*Given records:*
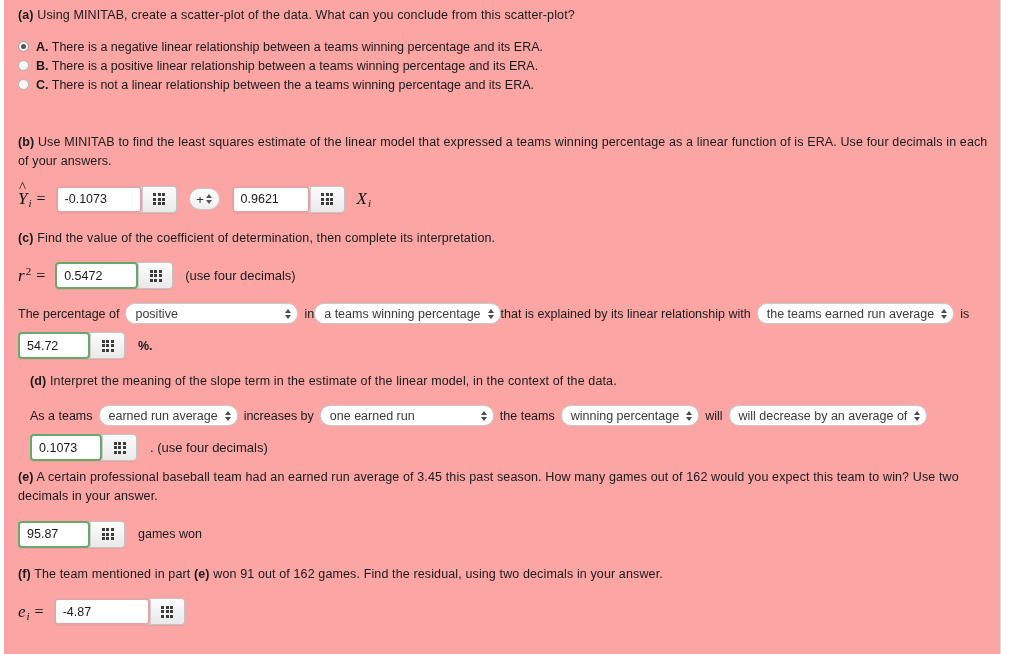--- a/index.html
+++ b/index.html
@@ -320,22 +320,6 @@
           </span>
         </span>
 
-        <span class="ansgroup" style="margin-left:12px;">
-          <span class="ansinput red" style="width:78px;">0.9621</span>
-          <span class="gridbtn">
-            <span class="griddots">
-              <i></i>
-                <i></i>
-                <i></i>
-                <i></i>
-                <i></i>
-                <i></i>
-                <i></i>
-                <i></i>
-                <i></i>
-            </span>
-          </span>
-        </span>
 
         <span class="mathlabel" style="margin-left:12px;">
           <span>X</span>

* * *

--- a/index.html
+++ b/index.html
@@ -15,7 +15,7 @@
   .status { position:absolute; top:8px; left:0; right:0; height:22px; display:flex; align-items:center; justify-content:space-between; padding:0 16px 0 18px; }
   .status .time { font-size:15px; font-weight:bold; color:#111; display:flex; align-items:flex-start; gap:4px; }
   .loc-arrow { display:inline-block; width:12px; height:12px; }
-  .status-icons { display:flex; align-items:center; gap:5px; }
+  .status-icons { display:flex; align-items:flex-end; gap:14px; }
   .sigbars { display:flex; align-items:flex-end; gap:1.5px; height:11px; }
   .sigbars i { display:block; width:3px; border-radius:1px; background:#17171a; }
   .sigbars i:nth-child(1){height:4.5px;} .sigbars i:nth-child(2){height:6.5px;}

*Instructions for the task:* Your reply must consist solely of the count of lines in the listing above that hold the string "style".

*Result:* 3